Os modelos modernos nos aproximam da diversidade funcional
No período do pós-guerra, devido às várias consequências da mesma, a sociedade enfrentou um aumento na taxa de incapacidade, tendo de alguma forma que assumir o desafio de reintegrar estas pessoas à sociedade. Aqui nasce o modelo socioambiental. Sua visão considera estas pessoas como indivíduos sociais destinados a voltar à vida normal. O tratamento desta época envolveu a criação de ajudas técnicas para que estas pessoas pudessem interagir com seu ambiente nas melhores condições possíveis.
Hoje em dia mantemos um modelo reabilitador da incapacidade. Consideramos o indivíduo como ativo, autônomo e independente, envolvido em um processo de reabilitação e motivado na participação social como cidadão de pleno direito. Dá um grande peso ao papel dos profissionais que rodeiam a pessoa com incapacidade, mas foca pouco nos fatores ambientais que provocam esta situação de deficiência.
Por isso, nasce como resposta a perspectiva do modelo integrador. Esse modelo já não se centra em como podemos mudar a pessoa para que se adapte à normalidade. Vê a incapacidade como uma diversidade funcional, e uma possível falta de adaptação seria simplesmente a consequência lógica da rejeição por parte do contexto no qual tem que se desenvolver. Este modelo busca romper com os favoritismos da normalidade, enfatizando a diferença, e não a carência.
O que é a diversidade funcional?
O conceito de diversidade funcional vem para romper com a ideia de que as pessoas com incapacidade sofrem de um transtorno que as invalida. A sociedade é quem categoriza estes indivíduos como pessoas com incapacidade.
O perigo já não residiria apenas na categorização e nas suas conotações, e sim no fato de que seria precisamente a própria sociedade a que impõe essas condições nas quais a pessoa com incapacidade não pode se adaptar. Isso é uma ideia construtivista, fácil de entender através da seguinte afirmação: se todo mundo fosse cego, ser cego não seria nenhum problema: a sociedade adaptaria o contexto para a cegueira.

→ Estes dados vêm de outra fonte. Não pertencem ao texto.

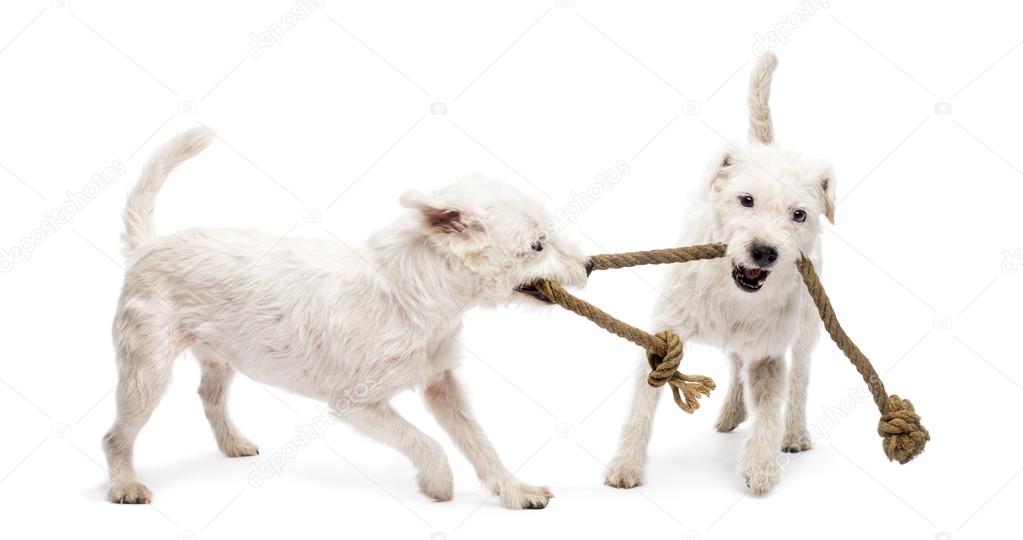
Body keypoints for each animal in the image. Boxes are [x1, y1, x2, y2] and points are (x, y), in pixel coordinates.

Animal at [102, 128, 589, 509]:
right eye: (538, 245)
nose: (586, 265)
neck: (421, 294)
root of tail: (147, 246)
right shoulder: (358, 403)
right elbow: (424, 441)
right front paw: (438, 482)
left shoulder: (442, 385)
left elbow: (479, 442)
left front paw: (514, 490)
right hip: (146, 370)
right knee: (117, 434)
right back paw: (125, 485)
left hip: (220, 353)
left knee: (209, 394)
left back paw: (231, 442)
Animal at [601, 53, 834, 492]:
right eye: (746, 200)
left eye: (799, 215)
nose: (765, 252)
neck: (734, 293)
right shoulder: (665, 339)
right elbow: (640, 409)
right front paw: (625, 466)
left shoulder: (769, 354)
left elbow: (769, 412)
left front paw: (760, 467)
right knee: (736, 365)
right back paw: (730, 415)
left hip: (807, 327)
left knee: (799, 378)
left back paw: (794, 433)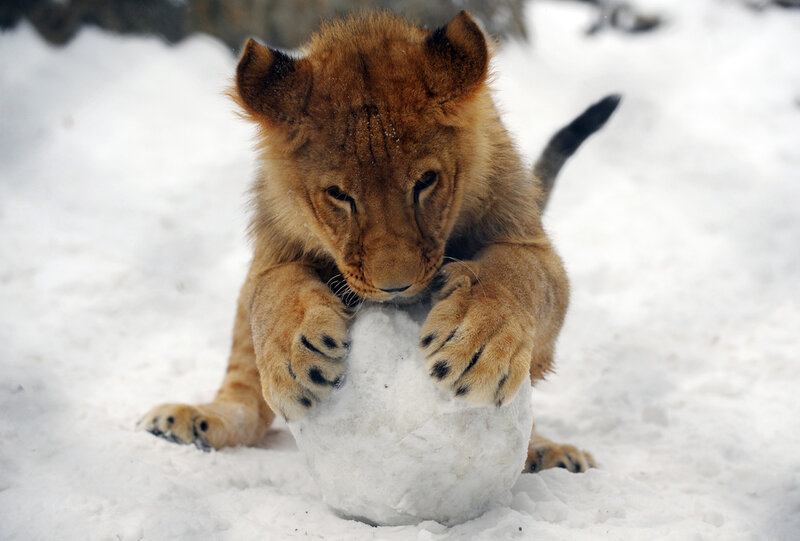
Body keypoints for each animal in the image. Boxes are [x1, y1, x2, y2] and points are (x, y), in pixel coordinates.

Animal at [138, 10, 619, 474]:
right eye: (339, 194)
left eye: (425, 181)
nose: (395, 287)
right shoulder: (269, 258)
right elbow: (273, 294)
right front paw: (296, 357)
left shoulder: (529, 242)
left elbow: (517, 274)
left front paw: (476, 341)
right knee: (245, 391)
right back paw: (193, 421)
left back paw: (547, 452)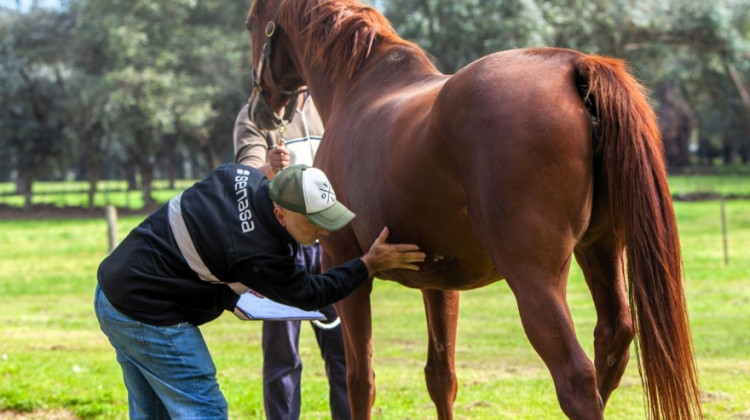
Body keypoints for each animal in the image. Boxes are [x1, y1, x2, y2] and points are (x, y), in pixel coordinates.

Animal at [244, 1, 704, 418]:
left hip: (535, 277)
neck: (359, 88)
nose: (260, 108)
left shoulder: (345, 263)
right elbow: (441, 377)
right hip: (601, 250)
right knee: (612, 341)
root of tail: (573, 66)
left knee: (576, 378)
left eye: (251, 21)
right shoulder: (437, 281)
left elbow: (359, 380)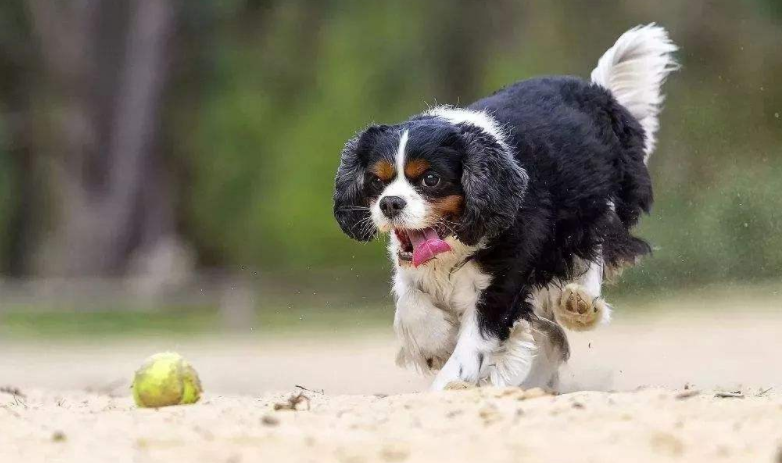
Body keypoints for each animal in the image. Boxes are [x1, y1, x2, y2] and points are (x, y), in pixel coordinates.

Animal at [334, 23, 676, 390]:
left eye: (430, 179)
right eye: (376, 180)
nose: (390, 203)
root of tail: (600, 93)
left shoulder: (502, 285)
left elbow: (471, 348)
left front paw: (447, 385)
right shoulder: (413, 266)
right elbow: (411, 299)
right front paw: (434, 344)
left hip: (592, 210)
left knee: (593, 249)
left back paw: (581, 304)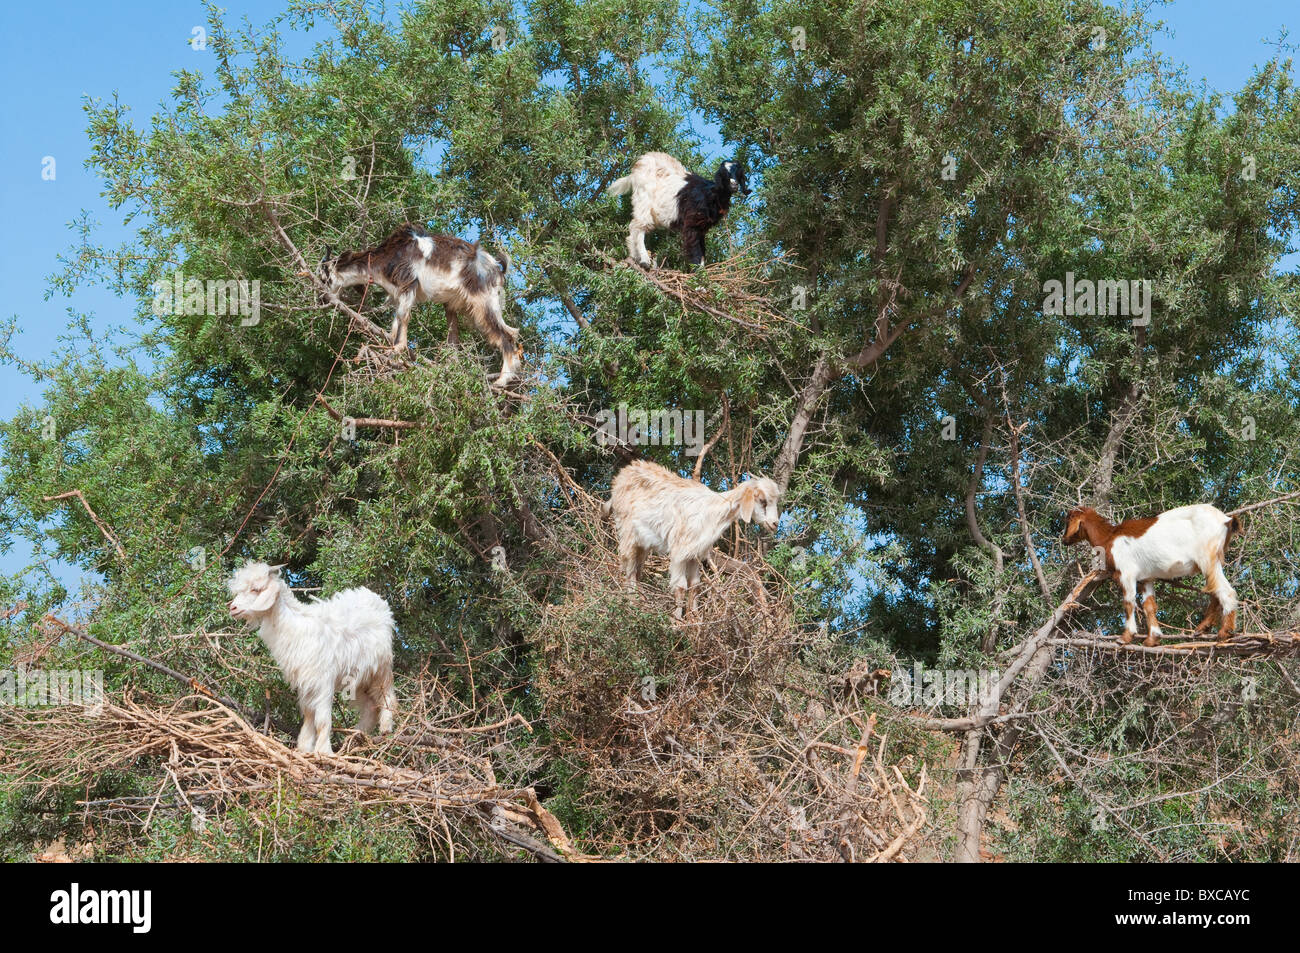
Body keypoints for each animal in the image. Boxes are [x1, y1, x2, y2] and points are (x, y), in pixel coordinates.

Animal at [227, 561, 397, 754]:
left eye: (256, 589)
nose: (233, 608)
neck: (294, 625)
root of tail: (378, 602)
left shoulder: (323, 680)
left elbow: (322, 720)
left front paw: (323, 750)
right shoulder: (306, 682)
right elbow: (309, 716)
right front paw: (304, 747)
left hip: (380, 667)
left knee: (388, 693)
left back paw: (385, 727)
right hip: (358, 678)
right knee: (369, 706)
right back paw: (356, 736)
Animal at [308, 224, 521, 388]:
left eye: (325, 276)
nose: (321, 300)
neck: (386, 258)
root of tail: (496, 267)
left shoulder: (408, 284)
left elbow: (403, 317)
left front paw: (397, 349)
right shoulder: (397, 294)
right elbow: (395, 325)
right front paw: (391, 350)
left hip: (483, 301)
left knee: (507, 335)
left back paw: (502, 381)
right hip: (458, 304)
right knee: (459, 339)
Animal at [602, 460, 781, 618]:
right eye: (762, 500)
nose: (775, 524)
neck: (712, 511)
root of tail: (620, 478)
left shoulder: (695, 552)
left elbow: (695, 585)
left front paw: (694, 617)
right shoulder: (680, 551)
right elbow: (681, 586)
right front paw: (678, 619)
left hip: (643, 543)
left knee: (637, 570)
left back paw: (641, 599)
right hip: (627, 532)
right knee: (629, 570)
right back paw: (633, 602)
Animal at [608, 152, 750, 268]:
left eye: (739, 173)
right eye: (724, 174)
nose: (734, 185)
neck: (710, 194)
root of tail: (639, 165)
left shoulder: (702, 228)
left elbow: (702, 251)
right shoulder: (691, 225)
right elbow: (695, 251)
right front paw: (699, 279)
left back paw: (635, 256)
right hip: (643, 201)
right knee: (637, 227)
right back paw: (644, 260)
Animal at [1063, 504, 1241, 646]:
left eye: (1068, 519)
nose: (1064, 540)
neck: (1109, 537)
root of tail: (1225, 520)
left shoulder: (1126, 573)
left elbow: (1128, 603)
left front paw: (1126, 637)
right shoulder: (1146, 579)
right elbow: (1149, 606)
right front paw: (1153, 638)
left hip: (1207, 558)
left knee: (1226, 591)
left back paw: (1225, 632)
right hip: (1213, 561)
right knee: (1215, 590)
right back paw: (1202, 629)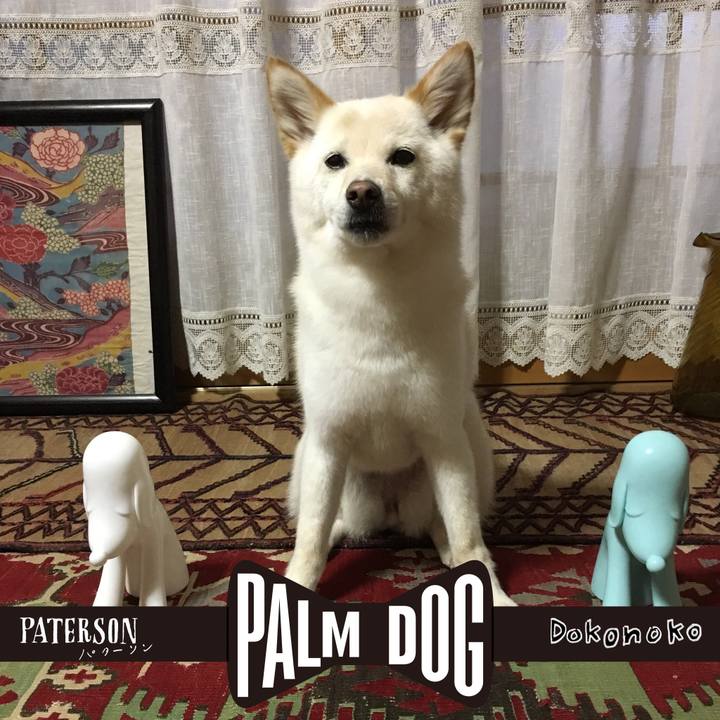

A sociedade é a que exclui os indivíduos com diversidade funcional e os tira da “normalidade” ao não criar produtos, recursos ou ferramentas acessíveis a eles. Esta exclusão tem um certo pragmatismo, pois é mais cômodo levar em consideração a maioria do que pensar na universalidade da população. Mas fazendo isso, dotamos de transtornos incapacitantes indivíduos que não teriam que sofrê-los.
Modelo universal
Aqui nasce a ideia do modelo universal, termo criado pelo arquiteto Ronald L. Mace. Ele busca entender que a criação de produtos não deve ser realizada pensando em uma maioria “normal” para depois adaptá-la aos demais. Na hora de desenvolver nosso mundo, deveríamos levar em consideração a totalidade de indivíduos existentes.
O modelo Universal está composto por sete princípios básicos:
- Uso equitativo: deve poder ser utilizado por pessoas com diferentes habilidades ou capacidades.
- Flexibilidade: o modelo deve acomodar uma classe ampla de pessoas com diferentes gostos e habilidades.
- Uso simples: o modo de uso deve ser fácil de entender e de aprender.
- Informação perceptível: o modelo mostra a informação necessária de forma efetiva para seu uso.
- Tolerância ao erro: o modelo minimiza possíveis incidentes pelo azar e as consequências adversas não previstas.
- Esforço físico mínimo: deve poder ser usado de forma eficaz de maneira confortável com um mínimo de fadiga.
- Tamanho adequado: deve ter um tamanho apropriado para sua aproximação, uso e alcance.
Hoje em dia, estamos longe de que a população como um todo entenda o que significa a diversidade funcional. Mas caminhar para esta utopia do modelo universal pode nos ajudar a eliminar a incapacidade do mundo. Algo que facilitaria uma melhoria considerável da qualidade de vida para muitas pessoas atualmente excluídas de uma vida autônoma e independente.